Рассказывал Николай Фёдорович и о своей даче, которую очень любил: «У меня кожа полезла, разбирал печку, один раз упал возле гвоздей. Сделал навес, временную кухню, веранду построили, было тридцать кубометров воды в подвале.

- У нас на даче вода очень близко, на два штыка копнёшь – и вода.

- Три на три метра прудик надо делать посередине, дренажные трубы закопать с уклоном.

- Да жалко времени на это, - сказала я, - но как жить без природы: без цветов, закатов, леса?

Дмитриев написал об этом в предисловии: «Зло победило в больших городах, - значит, пора уходить в партизаны. Для Екатерины Козыревой это не бегство от мерзостей нынешней жизни, а, скорее, длящееся кочевье в поисках уцелевших островков русских резерваций, по слову поэта Юрия Кузнецова… Вот один из островков, найденных Козыревой, где может найти успокоение томящийся русский дух:

НА ВЕЧЕРНЯХ ПОЛЕЙ
Куполов величавей церковных
Золотые закаты в глуши.
Пропадаю в лесах подмосковных
Во спасение грешной души.

Поясные, земные поклоны
Отдаю на вечернях полей,
Оглянусь, как заплещутся стоны
Чуть заметных с земли журавлей.

И не молкнет во мне неземное,
И близка мне земная юдоль –
Благодатное слово родное
Выступает наружу, как соль.

Своими стихами Екатерина Козырева убедительно доказывает, как ярко можно обновлять традицию, если в основе стихов лежат первородные чувства. В этом случае следование традиции не простое благородное примыкание к родному, но борьба за его жизнь, за его будущее, - ощущение, которое Рубцов определил как « самую жгучую, самую смертную связь». И далее: «В её стихах много родной природы.
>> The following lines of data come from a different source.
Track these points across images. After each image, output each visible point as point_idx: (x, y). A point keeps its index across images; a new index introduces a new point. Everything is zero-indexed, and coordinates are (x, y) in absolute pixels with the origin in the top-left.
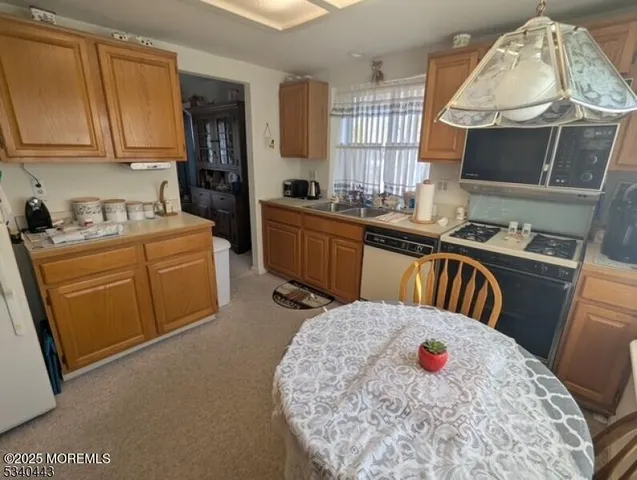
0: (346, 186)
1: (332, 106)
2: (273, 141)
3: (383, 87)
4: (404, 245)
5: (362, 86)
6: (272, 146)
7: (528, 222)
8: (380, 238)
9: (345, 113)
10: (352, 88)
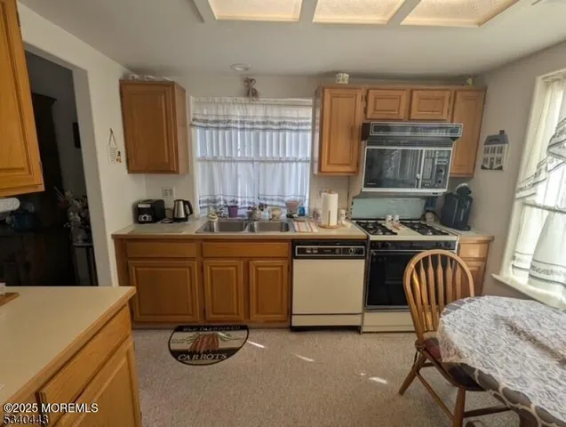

Нетронутые островки травы, цветов, леса тоже воспринимаются как островки русского духовного Архипелага среди плещущегося океана нечисти. Холодом, свежестью, чистотой веет от стихотворения Козыревой «Серые дни»:

Сели на серые спицы
Скошенных серых полей
Стаями серые птицы –
В стаях им, видно, теплей.

Перелетают без крика
С места на место они.
Холодно в поле и дико
В серые долгие дни.

Редко, как будто украдкой,
Солнце блеснёт на стерне.
Сердцу и радость – с оглядкой,
Как воробью на зерне».

- Аксаков, - продолжал Николай Фёдорович, - начал в 60 лет писать прозу. Жена, «Алконост», партия, торговали газетами. У меня тоже партия, «Ведмедь» называется, нас трое, друзей: Веденяпин ,Молчанов, Дмитриев - вот и получается – Ведмедь, - пошутил он напоследок.

Позвонил через две недели, сказал, что написал предисловие на три страницы!

« Берег неба» - такое название, из предложенных мной, нескольких, выбрал Николай Дмитриев для моего нового сборника, когда составлял его. Примерно полгода мы созванивались, а 31 мая 2005 года встретились в метро. Он отдал мне рукопись с предисловием и сказал, что получилась хорошая книжка.

Николай Фёдорович спешил в редакцию газеты «Ветеран», где «подрабатывал», делая литературные обзоры. Поговорили немного, так как он готовился к свадьбе сына. Я поблагодарила его и просила от меня подарить букет молодым.

Но всё же из краткого разговора запомнилась горечь его слов, в ответ на мой вопрос, почему не несёт свои стихи в журналы?

- Отнёс… да там, кажется, и не нужно никому… Об этом твоё стихотворение «С таким лицом шататься по Москве…».

- Да, я уже говорила, что его так и не напечатали в «Новом мире».

- Да, ответил Коля, - не нужен поэт, никому не нужен. Но вот Кузнецов говорил мне: «Ищи звезду…»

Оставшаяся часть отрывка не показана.